----- TEXT FOR ANALYSIS -----

Hackers infiltrated electric car giant’s cloud environment

Following last week’s discovery that more than 4,000 websites had been subject to a large-scale cryptojacking campaign, researchers have revealed that Tesla’s cloud environment was recently exploited to mine for cryptocurrency.

A new report from the RedLock Cloud Security Intelligence team details how hackers infiltrated the electric vehicle specialist’s Kubernetes console, which was not password protected.

“Within one Kubernetes pod, access credentials were exposed to Tesla’s AWS environment which contained an Amazon S3 bucket that had sensitive data such as telemetry,” RedLock said.

“In addition to the data exposure, hackers were performing crypto-mining from within one of Tesla’s Kubernetes pods.”

Upon spotting the flaw, the researchers immediately reported the incident to Tesla and the issue was quickly rectified.

RedLock’s postmortem of the Tesla cryptojacking campaign comes less than a year after the US-based cloud security group found hundreds of Kubernetes admin consoles accessible over the internet without any password protection.

However, unlike the other campaigns exposed by RedLock, the team noted that “some sophisticated evasion measures” were employed in the attack against the electric car manufacturer.

----- RECORDS SUPPLIED -----

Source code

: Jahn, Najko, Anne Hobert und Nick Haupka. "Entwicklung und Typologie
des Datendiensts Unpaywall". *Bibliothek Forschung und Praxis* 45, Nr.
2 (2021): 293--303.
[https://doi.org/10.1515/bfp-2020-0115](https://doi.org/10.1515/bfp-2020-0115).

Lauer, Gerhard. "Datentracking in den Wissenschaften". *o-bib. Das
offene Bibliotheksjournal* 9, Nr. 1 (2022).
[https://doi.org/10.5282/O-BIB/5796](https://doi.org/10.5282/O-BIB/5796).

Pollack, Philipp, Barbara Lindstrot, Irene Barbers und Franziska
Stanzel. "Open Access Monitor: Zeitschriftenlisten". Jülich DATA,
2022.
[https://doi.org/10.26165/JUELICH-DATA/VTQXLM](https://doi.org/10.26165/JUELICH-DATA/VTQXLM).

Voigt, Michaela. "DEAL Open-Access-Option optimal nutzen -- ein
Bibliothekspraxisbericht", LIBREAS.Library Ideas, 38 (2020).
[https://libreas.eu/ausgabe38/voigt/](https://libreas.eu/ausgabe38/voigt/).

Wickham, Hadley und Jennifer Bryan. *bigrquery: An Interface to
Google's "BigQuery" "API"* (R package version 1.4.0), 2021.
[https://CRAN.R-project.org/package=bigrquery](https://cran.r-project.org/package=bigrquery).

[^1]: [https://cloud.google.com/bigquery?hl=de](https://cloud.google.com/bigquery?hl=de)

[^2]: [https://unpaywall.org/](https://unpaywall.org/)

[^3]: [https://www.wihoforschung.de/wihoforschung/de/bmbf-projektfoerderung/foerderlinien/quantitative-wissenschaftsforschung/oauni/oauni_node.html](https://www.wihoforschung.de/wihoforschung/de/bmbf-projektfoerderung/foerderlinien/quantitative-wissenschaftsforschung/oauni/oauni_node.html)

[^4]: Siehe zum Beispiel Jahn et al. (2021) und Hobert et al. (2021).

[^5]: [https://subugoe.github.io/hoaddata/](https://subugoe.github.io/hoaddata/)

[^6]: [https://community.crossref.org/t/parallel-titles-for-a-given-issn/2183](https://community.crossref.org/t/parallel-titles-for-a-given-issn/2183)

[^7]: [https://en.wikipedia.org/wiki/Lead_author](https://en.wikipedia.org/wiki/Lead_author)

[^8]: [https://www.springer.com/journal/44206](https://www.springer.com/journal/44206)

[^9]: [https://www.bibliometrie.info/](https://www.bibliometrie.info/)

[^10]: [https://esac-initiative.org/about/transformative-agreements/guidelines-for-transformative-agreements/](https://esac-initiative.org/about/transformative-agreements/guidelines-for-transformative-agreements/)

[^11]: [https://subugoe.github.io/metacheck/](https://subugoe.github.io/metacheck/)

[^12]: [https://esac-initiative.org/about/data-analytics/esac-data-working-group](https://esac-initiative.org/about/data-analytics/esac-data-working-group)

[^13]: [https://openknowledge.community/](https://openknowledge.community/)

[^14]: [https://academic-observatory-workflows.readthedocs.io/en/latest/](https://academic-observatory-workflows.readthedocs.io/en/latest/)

-----

*BRIEF 1*
Answer these questions from the article on the Tesla cloud breach:
(a) How many websites were subject to the cryptojacking campaign discovered the week before?
(b) What example of sensitive data does RedLock give for the Amazon S3 bucket?
(c) In what country is RedLock's cloud security group based?
*BRIEF 2*
Reproduce the passage of the article on the Tesla cloud breach from "Following last week’s" up to and including "not password protected.", swapping "cryptojacking campaign" for "cryptojacking operation" throughout.
The stored records play no part in the work here.

*RESPONSE AREA 1*
(a) More than 4,000
(b) Telemetry
(c) The US

*RESPONSE AREA 2*
Following last week’s discovery that more than 4,000 websites had been subject to a large-scale cryptojacking operation, researchers have revealed that Tesla’s cloud environment was recently exploited to mine for cryptocurrency.

A new report from the RedLock Cloud Security Intelligence team details how hackers infiltrated the electric vehicle specialist’s Kubernetes console, which was not password protected.